Excerpt to read =
British Literature at the Start of the Third Millennium

 

DANNIE ABSE (b. 1923) was born one year after the publication of Ulysses and The Waste Land. If Eliot – the real father of Modernist poetry and criticism (and more) – was the banker poet, Dannie Abse is the doctor poet. He has the delicacy of feeling of William Carlos Williams, though not at all his poetic diction. Dannie Abse is much more natural and conversational. But both are, as Abse calls himself, ‘gentle’ (The Moment).

Nostalgia is a feature that is typical for Desperadoes. Modernists cherished burning intensity where Desperadoes fear to tread. Return to Cardiff speaks about home, ‘first everything’, about childhood and youth vanishing like ‘smoke in the memory’. The poet conjures up an imaginary moment when the boy I was not and the man I am not met, hesitated, left double footsteps, then walked on.

This sadness caused by the death of the might-have-been (so different from Eliot’s flamboyant experience of the same notion) reminds us of Paul Valéry, who once wrote that we were born many yet died one. In the same way as the French poet and essayist, Dannie Abse has a passion of ideas and clothes them in poetic images. But it becomes more and more obvious as the poet advances in age that the idea comes first, that the mind rules the sensibility and that for Dannie Abse, ‘in the beginning was the word.’

Melancholy thoughts are pretexts for poems. A married man catches a glimpse of a pretty girl on a train bound for the unknown and, when the train has safely left, which means they can no longer be accused of flirting, he waves at her and she smiles back. A might-have been (Not Adlestrop). A funeral, a priest, grieving relatives, all ‘emotional as opera singers’ (Two Small Stones). The poet cannot share the drama. He picks up ‘two small stones /(bits of broken sky trailed on the gravel path)’, drops them in his pocket and refuses both epitaph and valediction. We wonder, but he will not put it more plainly than,

 

Why didn’t I cry,

and why won’t I throw these stones away?

 

The emotion is exasperatingly modest. Alan Brownjohn’s word for the Desperado modesty is ‘blank’. Dannie Abse’s word might be ‘gentle’.

One poem seems to have been written by William Carlos Williams (Portrait of the Artist As a Middle-Aged Man), though very different from him formally and in tone:

 

Pure Xmas card below – street under snow,

under lamplight. My children curl asleep,

my wife also moans from depths too deep

with all her shutters closed and half her life.

And I? I, sober now, come down the stairs      

to eat an apple, to taste the snow in it,                   

to switch the light on at the maudlin time.

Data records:

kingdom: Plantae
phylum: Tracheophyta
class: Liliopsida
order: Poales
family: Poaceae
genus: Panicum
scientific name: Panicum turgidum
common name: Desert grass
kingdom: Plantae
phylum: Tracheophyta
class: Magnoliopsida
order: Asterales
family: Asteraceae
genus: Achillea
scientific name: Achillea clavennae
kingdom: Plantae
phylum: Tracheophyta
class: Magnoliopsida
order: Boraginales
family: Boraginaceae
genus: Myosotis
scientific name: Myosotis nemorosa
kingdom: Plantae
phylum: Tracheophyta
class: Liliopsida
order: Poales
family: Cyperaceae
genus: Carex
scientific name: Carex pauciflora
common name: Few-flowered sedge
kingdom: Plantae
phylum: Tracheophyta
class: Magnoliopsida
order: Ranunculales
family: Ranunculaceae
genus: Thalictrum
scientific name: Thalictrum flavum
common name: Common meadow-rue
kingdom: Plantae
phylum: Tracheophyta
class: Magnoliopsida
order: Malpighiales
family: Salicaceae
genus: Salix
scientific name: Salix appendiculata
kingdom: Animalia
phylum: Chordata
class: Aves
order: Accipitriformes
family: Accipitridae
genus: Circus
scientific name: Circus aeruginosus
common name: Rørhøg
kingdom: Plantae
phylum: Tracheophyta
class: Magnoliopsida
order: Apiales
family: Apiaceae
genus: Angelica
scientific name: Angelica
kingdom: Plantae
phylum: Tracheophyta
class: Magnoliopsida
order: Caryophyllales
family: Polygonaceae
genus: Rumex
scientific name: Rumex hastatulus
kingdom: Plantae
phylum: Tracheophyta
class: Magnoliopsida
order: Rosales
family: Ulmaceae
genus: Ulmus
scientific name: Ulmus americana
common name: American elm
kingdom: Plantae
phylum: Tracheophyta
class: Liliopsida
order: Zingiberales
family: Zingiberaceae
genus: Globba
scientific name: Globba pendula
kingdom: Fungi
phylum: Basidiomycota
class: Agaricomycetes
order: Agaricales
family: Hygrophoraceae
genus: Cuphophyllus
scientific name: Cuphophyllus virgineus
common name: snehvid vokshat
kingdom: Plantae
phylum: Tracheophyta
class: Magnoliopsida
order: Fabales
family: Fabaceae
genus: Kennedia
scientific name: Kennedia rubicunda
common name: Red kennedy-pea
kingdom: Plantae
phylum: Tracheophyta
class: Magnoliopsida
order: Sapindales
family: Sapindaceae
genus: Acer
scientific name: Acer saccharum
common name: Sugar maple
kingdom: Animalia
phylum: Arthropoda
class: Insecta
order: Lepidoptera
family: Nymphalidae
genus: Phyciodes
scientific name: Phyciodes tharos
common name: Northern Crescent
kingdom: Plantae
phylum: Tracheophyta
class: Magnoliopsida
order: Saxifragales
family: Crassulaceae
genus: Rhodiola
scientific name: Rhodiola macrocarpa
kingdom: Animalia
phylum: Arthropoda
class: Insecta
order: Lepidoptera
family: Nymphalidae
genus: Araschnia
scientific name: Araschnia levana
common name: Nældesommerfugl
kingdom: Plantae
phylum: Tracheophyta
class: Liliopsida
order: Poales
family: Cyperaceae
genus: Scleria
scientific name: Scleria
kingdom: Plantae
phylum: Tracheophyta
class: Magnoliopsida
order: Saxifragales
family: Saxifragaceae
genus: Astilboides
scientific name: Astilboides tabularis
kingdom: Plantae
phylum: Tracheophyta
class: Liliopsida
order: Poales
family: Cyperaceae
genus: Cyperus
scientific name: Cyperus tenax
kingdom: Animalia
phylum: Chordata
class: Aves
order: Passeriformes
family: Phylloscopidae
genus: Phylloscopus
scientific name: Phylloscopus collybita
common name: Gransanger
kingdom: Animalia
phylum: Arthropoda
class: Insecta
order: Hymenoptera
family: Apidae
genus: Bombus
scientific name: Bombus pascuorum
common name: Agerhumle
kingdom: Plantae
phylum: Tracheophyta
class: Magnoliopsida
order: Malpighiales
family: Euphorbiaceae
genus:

Task statement = In the excerpt on Dannie Abse, transcribe word for word the passage that begins with the words containing "with all her" and ends with "the maudlin time.".

Result of the exercise =
with all her shutters closed and half her life.

And I? I, sober now, come down the stairs      

to eat an apple, to taste the snow in it,                   

to switch the light on at the maudlin time.